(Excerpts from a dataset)
____

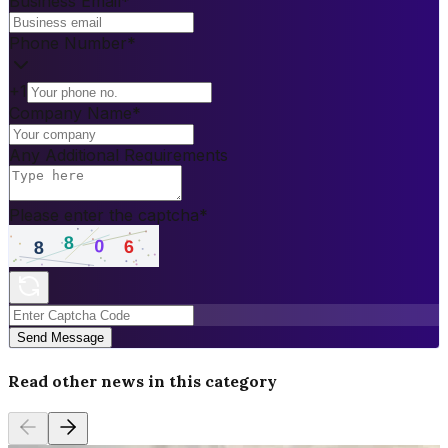
Business Email
*
Phone Number
*
+1
Company Name
*
Any Additional Requirements
Please enter the captcha
*
Send Message
Read other news in this category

____

Please extract every line of text from the records above, word for word, and leave the pictures out of your answer.

Business Email
*
Phone Number
*
+1
Company Name
*
Any Additional Requirements
Please enter the captcha
*
Send Message
Read other news in this category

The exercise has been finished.